5 secrets to make your resume stand out


A resume is a document used by job seekers to help provide a summary of their skills, abilities and accomplishments, and is often used to convince the reader that you’re a candidate worth interviewing. As it is a candidate screening document and not an all-inclusive record of your career, a prospective candidate should put good effort in carving it out diligently, to make an engaging and lasting impression on the reader. After-all, the most important tool you have on a resume is language, so use it to create a perfect picture of your strengths and abilities.

Follow these secrets to make your resume stand out,

1. Focus on layout and format

There are three general formats for creating a resume: chronological, functional, or combination . Choose the one that fits you. The chronological resume — which is really reverse-chronological —is the format most often used.

Break up text in bullet points to show accomplishment and use white space to draw the reader’s eye to specific items. Bullet points with facts and figures will better demonstrate your skills and experience than long sentences. When talking about your roles and responsibilities, each sentence should begin with an action verb, that best describes the your responsibility.

Quantifying statements is a great way to make a strong case. Adding numbers to your achievements makes them more descriptive and specific, and will catch hiring manager’s attention. Numbers makes you stand out on achievements and abilities that others may not have.

Your resume needs to be grammatically perfect. If it isn’t, employers will read between the lines and draw not-so-good conclusions about you.

2. Highlight your USP

This is the most important factor that can make or break your prospect of getting an interview call based on your resume.  You are a brand that you’re are trying to market and sell with the help of your resume.  So start with a good Unique Selling Proposition. Think of “tell me about yourself” kind of questions and mention a crisp summary that entails what have you accomplished so far, in form of Objectives or Career Summary. Mention the reasons why someone should hire you. Write 3-5 reasons why employer should want you.

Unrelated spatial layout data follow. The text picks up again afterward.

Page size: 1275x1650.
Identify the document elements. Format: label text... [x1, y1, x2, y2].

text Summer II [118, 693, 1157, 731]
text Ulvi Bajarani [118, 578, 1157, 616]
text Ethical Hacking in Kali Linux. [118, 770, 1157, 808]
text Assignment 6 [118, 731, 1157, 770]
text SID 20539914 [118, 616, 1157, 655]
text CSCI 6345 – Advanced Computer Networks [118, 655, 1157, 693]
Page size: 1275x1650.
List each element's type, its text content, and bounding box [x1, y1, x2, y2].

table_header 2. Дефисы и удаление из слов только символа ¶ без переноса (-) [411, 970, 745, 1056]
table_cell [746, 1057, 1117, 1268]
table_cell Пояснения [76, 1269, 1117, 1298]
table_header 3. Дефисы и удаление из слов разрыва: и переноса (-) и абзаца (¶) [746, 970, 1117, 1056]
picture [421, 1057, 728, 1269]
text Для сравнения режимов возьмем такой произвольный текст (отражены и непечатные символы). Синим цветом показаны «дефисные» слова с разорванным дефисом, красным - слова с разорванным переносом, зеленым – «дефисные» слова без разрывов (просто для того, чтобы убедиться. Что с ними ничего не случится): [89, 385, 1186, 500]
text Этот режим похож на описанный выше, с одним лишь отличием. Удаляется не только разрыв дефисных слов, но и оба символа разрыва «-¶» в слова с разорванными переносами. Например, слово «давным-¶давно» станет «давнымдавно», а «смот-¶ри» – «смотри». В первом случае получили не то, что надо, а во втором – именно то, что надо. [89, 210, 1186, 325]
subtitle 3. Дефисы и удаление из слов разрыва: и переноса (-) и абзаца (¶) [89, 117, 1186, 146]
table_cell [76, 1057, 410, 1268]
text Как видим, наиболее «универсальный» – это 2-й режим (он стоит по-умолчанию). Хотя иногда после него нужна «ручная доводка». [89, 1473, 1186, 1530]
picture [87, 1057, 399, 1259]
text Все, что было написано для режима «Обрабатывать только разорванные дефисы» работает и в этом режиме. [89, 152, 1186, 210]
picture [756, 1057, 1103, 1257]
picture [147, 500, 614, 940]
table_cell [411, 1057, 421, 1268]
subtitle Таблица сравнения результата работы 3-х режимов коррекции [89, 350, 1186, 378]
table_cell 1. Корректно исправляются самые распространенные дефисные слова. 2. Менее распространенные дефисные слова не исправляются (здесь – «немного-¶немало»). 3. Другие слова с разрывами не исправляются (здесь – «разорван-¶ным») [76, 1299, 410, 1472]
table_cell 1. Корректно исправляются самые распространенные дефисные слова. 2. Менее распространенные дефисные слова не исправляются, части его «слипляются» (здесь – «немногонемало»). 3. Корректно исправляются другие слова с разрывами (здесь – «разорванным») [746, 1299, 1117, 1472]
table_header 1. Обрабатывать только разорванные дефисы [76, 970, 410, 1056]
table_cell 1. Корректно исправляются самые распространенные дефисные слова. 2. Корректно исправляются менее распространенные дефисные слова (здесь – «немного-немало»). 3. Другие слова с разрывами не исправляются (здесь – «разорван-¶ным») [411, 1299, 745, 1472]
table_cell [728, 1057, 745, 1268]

Just keep in mind, talk about accomplishments and not just duties. Let the potential employer know what you’ve accomplished in your current and previous roles, and show how you made a difference.

3. Tailor it well

Employers look out for candidates that have required skills for a job opportunity. They expect you to clearly show why you are the right candidate and how can you add value to the organization. Whenever you try to develop a one-size-fits-all resume to send to all employers, you are almost sure to end up with something employers will toss in the recycle bin.

So, tailor your resume for the opportunity you are applying, and it will catch the eye of employer for all the right reasons.

4. Add Only Relevant Information

The goal of the resume is to get an interview with the company. It is not a good idea to include everything about your career, so be sure in mind to carefully evaluate whether your early career experience is relevant to the job you’re applying now.

You can keep information about your education brief enough to qualify on minimum education eligibility. If you’re a new graduate, you should consider including a list of course work that’s relevant to the position you’re applying for. You might have worked on a number or projects or jobs, not all might be relevant to the job you are applying for. Add only the relevant work experience  and use concise statements.  And make sure you don’t reveal everything.

Avoid listing down your hobbies and interests that do not sync with the opportunity you are applying. But note an exception here, sometimes an employer might look for your other self to understand how well you are with things outside your professional career. So including hobbies is purely dependent on the opportunity at hand. There is no hard rule to include or exclude it.

Rather than listing down references in resume , having made them available on requests is a good idea. In cases where employer need additional information, they can always reach out.

5. Watch out for the length

As its common for employers or recruiters to sort from a number of resumes, they might get only a few seconds to scan and glance through your resume. Sometimes the sorting process is automated, so in order to get noticed, keep your resume concise and focused on your key selling points.

Though there is no such rule on length of resume, a one or two-page resume may be the best bet for the vast majority of job-seekers, unless you are applying for a senior-level manager or executive position. There are some exceptions to this (a highly experienced candidates can get away with longer resumes, and there are specialized types of resumes for certain fields like academicians), but when in doubt, keep your resume focused and down to a page.

Finally, it is not just a resume, but the evolution of passion throughout the years of diligent work on the way to becoming an expert. So you have every right to make it shine to showcase your talent.